The Time Machine

Plot

The Time Machine was reprinted in Two Complete Science-Adventure Books in 1951.

A Victorian English scientist and gentleman inventor, identified by a narrator simply as the Time Traveller, lives in Richmond, Surrey.

He explains to his weekly dinner guests that time is a fourth dimension and demonstrates a tabletop model machine for travelling through it. He reveals he has built a machine capable of carrying a person through time. At dinner the following week, a weary, bedraggled Traveller stumbles into the room and recounts to his guests what he has experienced on his journey to the future.

In the new narrative, the Time Traveller tests his device. At first, he thinks nothing has happened but soon finds out he went five hours into the future. He continues forward and sees his house disappear and turn into a lush garden. The Traveller stops in A.D. 802,701, where he meets the Eloi, a society of small, elegant, childlike humanoids. They live in small communities within large and futuristic yet slowly deteriorating buildings and adhere to a fruit-based diet. His efforts to communicate with them are hampered by their lack of curiosity or discipline. They appear happy and carefree but fear the dark, particularly moonless nights. They give no response to mysterious nocturnal disappearances, possibly because the mere thought of it frightens them. After exploring the area around the Eloi's residences, the Traveller reaches the top of a hill overlooking what was once London and finds only the ruins of what had once been an impressive metropolis. He concludes that the entire planet has become a garden, with little trace of human society or engineering from the hundreds of thousands of years prior, and that communism[21] has at last been achieved. He also theorizes that intelligence springs from necessity; with no real challenges facing the Eloi, they have lost the spirit, intelligence, and physical fitness of humanity at its peak.

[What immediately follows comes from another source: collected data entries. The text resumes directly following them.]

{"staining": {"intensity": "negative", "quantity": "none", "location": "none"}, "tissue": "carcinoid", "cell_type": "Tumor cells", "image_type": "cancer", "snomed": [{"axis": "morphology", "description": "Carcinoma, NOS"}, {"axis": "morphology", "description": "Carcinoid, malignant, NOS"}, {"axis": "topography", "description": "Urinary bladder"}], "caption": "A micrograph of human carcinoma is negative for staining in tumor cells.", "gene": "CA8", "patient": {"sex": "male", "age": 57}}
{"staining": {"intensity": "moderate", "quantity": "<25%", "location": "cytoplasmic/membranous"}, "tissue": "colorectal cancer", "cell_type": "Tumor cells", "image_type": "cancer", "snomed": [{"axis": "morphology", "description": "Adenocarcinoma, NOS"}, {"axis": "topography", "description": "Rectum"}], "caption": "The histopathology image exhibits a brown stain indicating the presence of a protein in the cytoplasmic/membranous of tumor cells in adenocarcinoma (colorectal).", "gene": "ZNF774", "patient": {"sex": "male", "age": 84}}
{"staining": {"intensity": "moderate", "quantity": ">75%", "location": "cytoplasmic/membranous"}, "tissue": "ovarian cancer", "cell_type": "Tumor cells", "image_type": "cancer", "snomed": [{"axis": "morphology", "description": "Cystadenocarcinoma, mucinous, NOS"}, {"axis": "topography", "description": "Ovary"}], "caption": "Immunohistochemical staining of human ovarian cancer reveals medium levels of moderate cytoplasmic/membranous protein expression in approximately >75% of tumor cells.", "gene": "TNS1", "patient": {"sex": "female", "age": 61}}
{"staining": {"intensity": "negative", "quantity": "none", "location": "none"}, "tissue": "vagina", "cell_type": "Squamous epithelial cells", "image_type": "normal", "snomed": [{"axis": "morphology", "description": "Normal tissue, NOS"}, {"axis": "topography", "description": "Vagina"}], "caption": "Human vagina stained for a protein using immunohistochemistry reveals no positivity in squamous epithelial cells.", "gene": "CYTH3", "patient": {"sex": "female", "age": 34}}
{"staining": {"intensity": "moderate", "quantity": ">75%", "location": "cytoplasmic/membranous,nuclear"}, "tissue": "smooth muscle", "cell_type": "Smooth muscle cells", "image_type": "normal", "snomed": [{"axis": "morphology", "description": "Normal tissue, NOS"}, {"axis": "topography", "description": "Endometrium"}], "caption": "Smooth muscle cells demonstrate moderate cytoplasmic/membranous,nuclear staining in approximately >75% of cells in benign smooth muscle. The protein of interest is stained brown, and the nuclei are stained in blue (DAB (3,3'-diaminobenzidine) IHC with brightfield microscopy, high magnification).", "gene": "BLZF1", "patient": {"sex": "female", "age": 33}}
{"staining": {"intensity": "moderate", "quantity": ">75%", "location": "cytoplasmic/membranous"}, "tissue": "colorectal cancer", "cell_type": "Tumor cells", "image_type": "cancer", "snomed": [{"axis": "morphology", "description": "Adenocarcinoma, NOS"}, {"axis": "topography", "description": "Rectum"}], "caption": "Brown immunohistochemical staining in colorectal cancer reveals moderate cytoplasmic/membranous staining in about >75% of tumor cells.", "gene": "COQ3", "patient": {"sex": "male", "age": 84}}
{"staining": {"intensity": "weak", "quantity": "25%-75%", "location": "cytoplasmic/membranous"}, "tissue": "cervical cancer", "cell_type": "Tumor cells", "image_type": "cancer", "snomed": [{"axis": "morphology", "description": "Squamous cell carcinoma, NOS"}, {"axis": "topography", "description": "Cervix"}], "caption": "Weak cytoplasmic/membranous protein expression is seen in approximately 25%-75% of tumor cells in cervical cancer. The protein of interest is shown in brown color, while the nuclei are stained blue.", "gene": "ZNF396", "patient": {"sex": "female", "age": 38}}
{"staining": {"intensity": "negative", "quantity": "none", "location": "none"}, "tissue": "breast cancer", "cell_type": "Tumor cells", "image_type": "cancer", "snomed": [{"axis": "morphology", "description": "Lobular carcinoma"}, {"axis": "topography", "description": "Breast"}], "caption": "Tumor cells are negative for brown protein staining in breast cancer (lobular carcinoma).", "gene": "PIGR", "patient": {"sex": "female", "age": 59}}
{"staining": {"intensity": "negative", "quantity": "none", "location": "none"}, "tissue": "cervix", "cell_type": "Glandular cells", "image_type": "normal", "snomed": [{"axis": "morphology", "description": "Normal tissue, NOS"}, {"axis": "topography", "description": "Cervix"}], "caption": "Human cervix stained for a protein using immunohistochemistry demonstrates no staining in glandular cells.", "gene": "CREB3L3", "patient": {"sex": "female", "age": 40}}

Returning to the site where he arrived, the Traveller is shocked to find his machine missing; it has been dragged by some unknown party into a nearby structure, resembling a sphinx, with heavy doors locked from the inside. Luckily, the machine cannot travel through time without its levers, which he had removed before leaving it. Later, he encounters the Morlocks, ape-like troglodytes who live in darkness underground and surface only at night. Deducing that this second race must have taken his time machine, he explores one of many "wells" that lead to the Morlocks' dwellings, where he discovers them operating the machinery and industry that makes the above-ground paradise of the Eloi possible. He alters his theory, speculating that the human race has diverged into two species: the favored aristocracy has become the intellectually degraded Eloi, and their mechanical servants have become the brutal, light-fearing Morlocks.

Before narrowly escaping the tunnels, the Traveller also observes the "underworlders" eating a strange meat, which he cannot at first identify. He later comes to the horrific realization that the Morlocks raise the Eloi like cattle and then use them as a food supply.

Meanwhile, he rescues an Eloi named Weena from drowning, as none of the other Eloi take any notice of her plight, and with time, they develop an affectionate relationship. He takes Weena with him on an expedition to "The Palace of Green Porcelain", a distant structure which turns out to be a derelict museum. Here, the Traveller finds a fresh supply of matches and fashions a crude weapon against Morlocks, whom he must fight to recover his machine. He plans to take Weena back to his own time. Because the long and tiring journey back to Weena's home is too much for them, they stop in the forest for the night. They are eventually attacked by Morlocks, and Weena faints. The Traveller escapes when a small fire he had left behind them to repel the Morlocks turns into a forest fire; Weena and the Morlocks are lost in the blaze, and the Traveller is devastated over his loss.

The Morlocks open the Sphinx and use the machine as bait to capture the Traveller, not understanding that he can use it to escape. He reattaches the levers before travelling further ahead to roughly 30 million years from his own time. There, he sees some of the last living things on a dying Earth: reddish, crab-like creatures slowly wandering the blood-red beaches chasing enormous butterflies, in a world covered in simple lichenoid vegetation. He continues to make jumps forward through time, seeing Earth's rotation gradually cease and the sun grow larger, redder, and dimmer, and the world falling silent and freezing as the last degenerate living things die out.

Overwhelmed, he returns to his own time, arriving at the laboratory just three hours after he originally left. He arrives late to his own dinner party, whereupon, after eating, the Traveller relates his adventures to his disbelieving visitors, producing as evidence two strange white flowers Weena had put in his pocket.

The original narrator relates that he returned to the Traveller's house the next day, finding him preparing for another journey and promising to return in a short time. After waiting for three years, however, the Narrator states that the Traveller has not returned from his journey.